About this exercise –
In the reading text, copy the stretch from "The desk was" through "advice to paramedics.", swapping "desk" for "unit".

Reading text –
========================================

The desk was set up in the wake of the death of veterinary nurse Catherine Barton from Brandon, 27, who died in a car crash in 2011 after being left in her Ford Ka for more than 90 minutes.

Doctor Tony Press, who was belatedly called to help Miss Barton, said the CCD had made a huge difference to emergency response times.

Dr Press, who is chair of the Norfolk Accident Rescue Service (NARS), said: “Since the CCD has been going I’ve attended many more seriously injured at the roadside. The ambulance service has been calling us earlier and that has made a huge difference.”

The desk is manned by senior paramedics 24 hours a day and calls out the critical care team to incidents where they are most needed. It also gives medical advice to paramedics.

It was introduced last August but the funding for it from Norfolk Primary Care Trust (PCT) is set to run out in April.

The PCT has said the ambulance service should look at funding it, while the East of England Ambulance Service Trust (EEAST) wants the PCT to provide the cash.

Dr Press said that before the CCD was introduced NARS was often not called quickly enough or called out to incidents which were “not appropriate”. “The desk has had a big impact. Its loss would take us a long way back,” he said.

========================================

Page-level text extractions

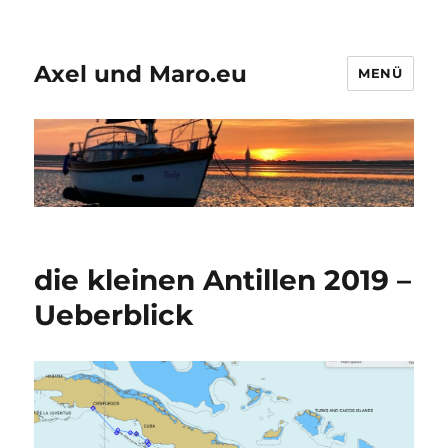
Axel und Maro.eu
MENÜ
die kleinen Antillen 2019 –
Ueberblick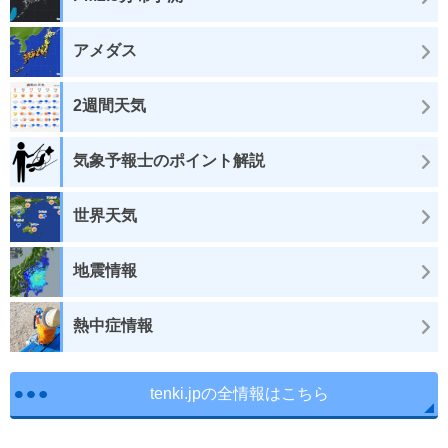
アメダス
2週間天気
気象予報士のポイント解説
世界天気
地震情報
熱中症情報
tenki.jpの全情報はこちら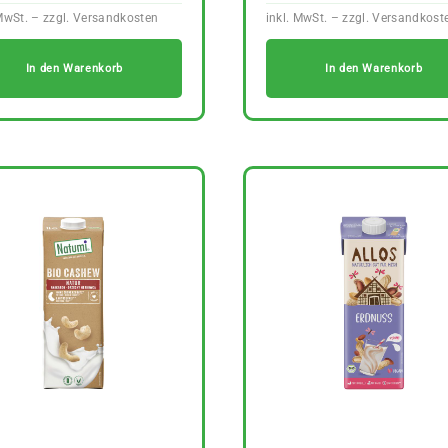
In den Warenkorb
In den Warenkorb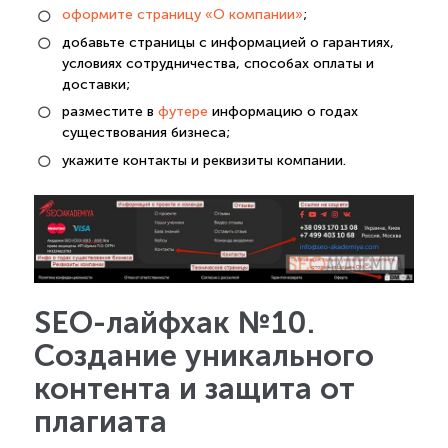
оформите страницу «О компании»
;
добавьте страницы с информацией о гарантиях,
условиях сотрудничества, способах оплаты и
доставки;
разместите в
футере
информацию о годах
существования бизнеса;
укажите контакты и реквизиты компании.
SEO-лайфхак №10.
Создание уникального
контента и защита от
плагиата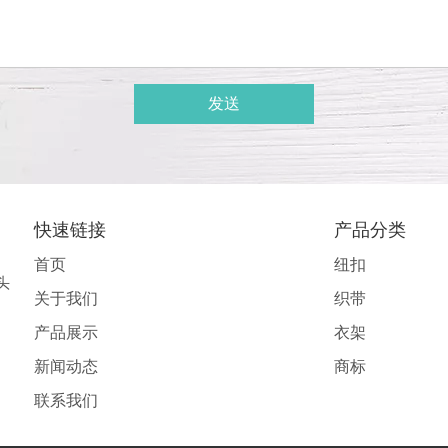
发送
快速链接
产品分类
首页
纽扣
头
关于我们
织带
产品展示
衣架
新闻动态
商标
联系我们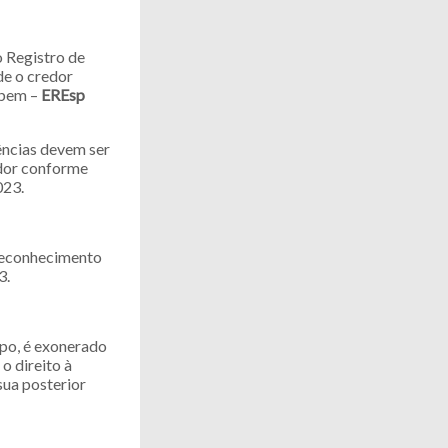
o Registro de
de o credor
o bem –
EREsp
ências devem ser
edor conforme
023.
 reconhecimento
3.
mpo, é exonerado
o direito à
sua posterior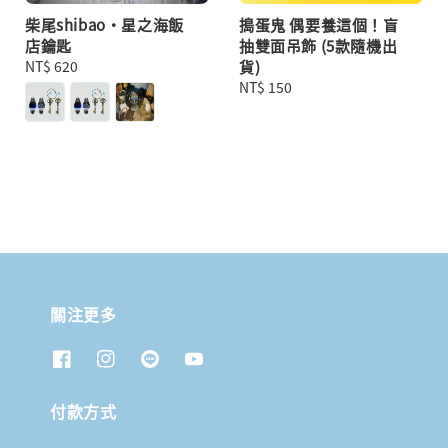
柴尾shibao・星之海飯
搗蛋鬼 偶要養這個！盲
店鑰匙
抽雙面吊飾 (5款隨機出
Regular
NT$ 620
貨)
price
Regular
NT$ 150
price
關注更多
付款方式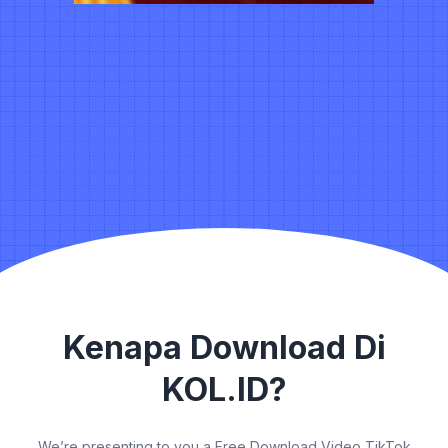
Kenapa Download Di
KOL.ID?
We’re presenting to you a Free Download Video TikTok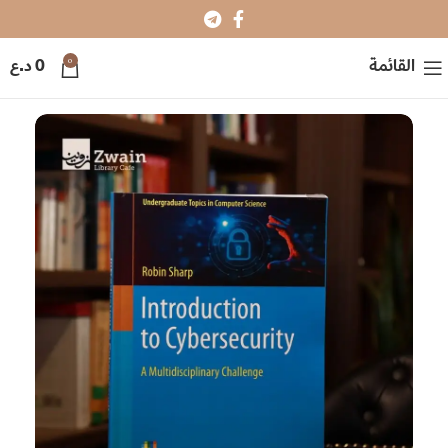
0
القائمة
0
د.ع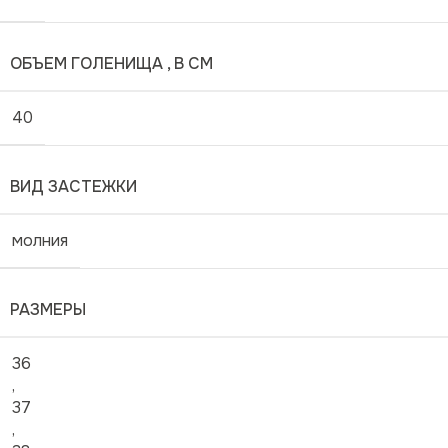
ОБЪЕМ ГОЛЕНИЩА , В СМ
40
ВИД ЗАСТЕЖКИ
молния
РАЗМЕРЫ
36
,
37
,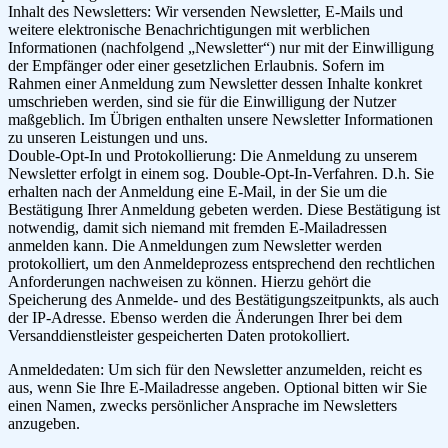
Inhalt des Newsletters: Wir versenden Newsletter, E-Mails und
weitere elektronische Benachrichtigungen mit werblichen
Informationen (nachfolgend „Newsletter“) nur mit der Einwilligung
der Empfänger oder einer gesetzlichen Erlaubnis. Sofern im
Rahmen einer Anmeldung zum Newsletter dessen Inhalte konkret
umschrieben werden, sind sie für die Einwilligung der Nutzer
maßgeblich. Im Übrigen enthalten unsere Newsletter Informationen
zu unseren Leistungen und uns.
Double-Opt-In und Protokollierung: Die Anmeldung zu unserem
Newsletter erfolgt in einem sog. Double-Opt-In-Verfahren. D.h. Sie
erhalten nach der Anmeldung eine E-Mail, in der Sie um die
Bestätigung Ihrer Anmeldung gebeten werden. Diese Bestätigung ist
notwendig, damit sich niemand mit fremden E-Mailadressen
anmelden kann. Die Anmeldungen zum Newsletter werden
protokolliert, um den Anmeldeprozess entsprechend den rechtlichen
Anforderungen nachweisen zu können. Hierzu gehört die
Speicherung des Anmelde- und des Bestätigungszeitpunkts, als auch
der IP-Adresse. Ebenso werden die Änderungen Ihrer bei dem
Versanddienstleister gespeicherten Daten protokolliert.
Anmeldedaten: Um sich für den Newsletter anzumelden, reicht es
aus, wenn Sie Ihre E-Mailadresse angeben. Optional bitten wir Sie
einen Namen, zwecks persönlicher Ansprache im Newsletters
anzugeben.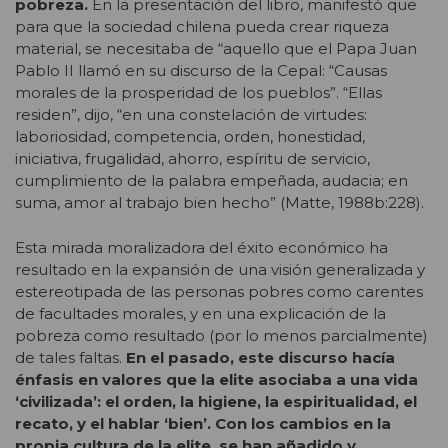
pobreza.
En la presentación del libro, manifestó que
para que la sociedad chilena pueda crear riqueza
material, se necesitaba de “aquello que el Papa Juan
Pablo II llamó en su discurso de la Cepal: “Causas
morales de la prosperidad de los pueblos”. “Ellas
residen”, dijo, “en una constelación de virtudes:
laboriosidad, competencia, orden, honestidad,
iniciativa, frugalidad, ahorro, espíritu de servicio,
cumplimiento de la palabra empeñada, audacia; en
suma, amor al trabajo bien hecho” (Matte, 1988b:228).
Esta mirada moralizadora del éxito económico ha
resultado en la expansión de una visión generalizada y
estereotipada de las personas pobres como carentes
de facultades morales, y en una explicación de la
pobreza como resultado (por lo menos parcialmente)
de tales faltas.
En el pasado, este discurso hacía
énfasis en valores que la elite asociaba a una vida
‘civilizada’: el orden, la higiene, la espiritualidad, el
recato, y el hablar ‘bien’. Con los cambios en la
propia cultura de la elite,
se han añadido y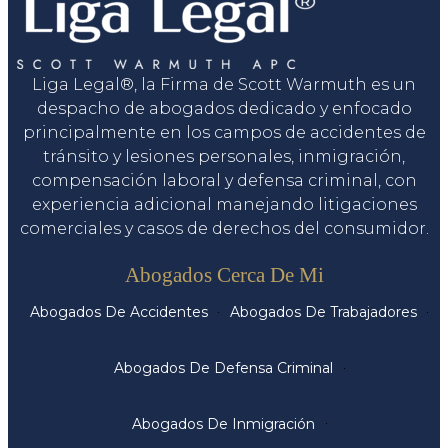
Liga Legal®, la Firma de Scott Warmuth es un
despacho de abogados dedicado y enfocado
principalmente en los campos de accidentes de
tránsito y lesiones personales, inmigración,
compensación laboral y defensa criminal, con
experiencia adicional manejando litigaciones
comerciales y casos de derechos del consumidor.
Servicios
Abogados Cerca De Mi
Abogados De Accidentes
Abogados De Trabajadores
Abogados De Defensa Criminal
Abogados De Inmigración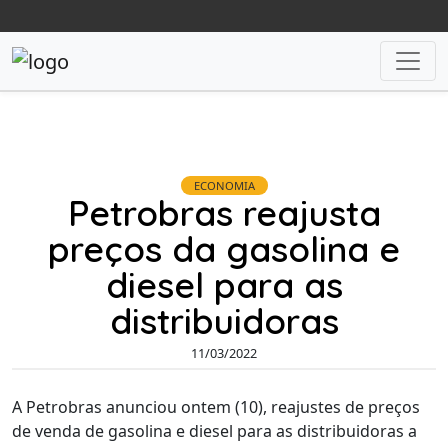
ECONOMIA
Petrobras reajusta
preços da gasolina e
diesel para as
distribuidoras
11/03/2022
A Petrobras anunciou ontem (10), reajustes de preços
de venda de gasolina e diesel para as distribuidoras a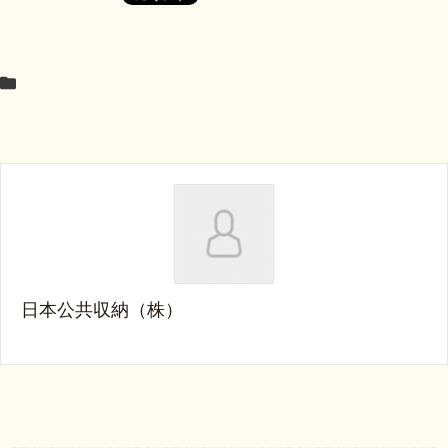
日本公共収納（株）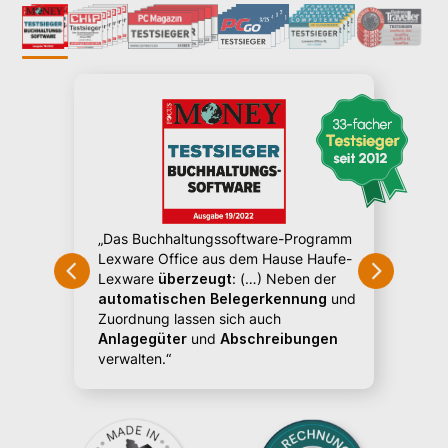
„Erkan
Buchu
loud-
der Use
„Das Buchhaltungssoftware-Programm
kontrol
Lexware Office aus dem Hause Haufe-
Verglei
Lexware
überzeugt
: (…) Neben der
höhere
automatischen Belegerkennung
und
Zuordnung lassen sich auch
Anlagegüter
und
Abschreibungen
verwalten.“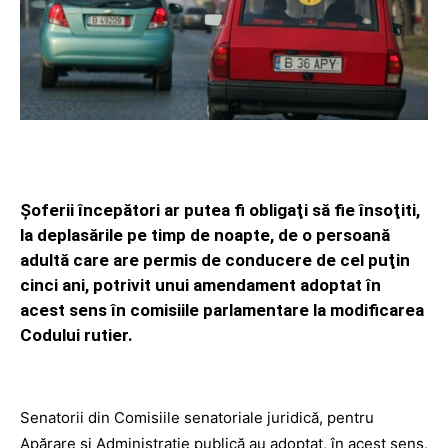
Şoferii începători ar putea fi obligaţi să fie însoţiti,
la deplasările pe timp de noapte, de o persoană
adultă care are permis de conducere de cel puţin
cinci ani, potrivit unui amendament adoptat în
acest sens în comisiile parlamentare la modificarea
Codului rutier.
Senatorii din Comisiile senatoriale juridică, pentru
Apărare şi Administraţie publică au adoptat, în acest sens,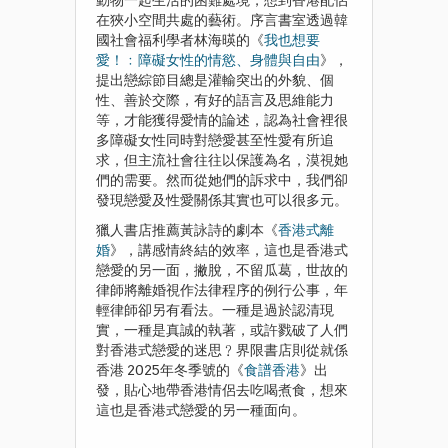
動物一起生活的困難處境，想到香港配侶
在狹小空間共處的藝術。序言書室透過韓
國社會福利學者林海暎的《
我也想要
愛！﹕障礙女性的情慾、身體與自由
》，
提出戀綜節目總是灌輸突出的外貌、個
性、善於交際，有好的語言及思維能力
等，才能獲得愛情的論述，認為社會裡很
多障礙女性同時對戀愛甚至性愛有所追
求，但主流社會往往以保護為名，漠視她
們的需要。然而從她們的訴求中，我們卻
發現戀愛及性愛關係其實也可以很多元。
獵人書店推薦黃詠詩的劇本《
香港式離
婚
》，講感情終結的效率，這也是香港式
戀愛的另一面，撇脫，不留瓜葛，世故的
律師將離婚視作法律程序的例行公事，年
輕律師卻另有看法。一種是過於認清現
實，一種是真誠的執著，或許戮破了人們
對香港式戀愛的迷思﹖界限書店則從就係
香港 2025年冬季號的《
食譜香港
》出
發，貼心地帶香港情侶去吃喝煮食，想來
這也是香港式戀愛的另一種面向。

========================================

Output for this task –
The unit was set up in the wake of the death of veterinary nurse Catherine Barton from Brandon, 27, who died in a car crash in 2011 after being left in her Ford Ka for more than 90 minutes.

Doctor Tony Press, who was belatedly called to help Miss Barton, said the CCD had made a huge difference to emergency response times.

Dr Press, who is chair of the Norfolk Accident Rescue Service (NARS), said: “Since the CCD has been going I’ve attended many more seriously injured at the roadside. The ambulance service has been calling us earlier and that has made a huge difference.”

The unit is manned by senior paramedics 24 hours a day and calls out the critical care team to incidents where they are most needed. It also gives medical advice to paramedics.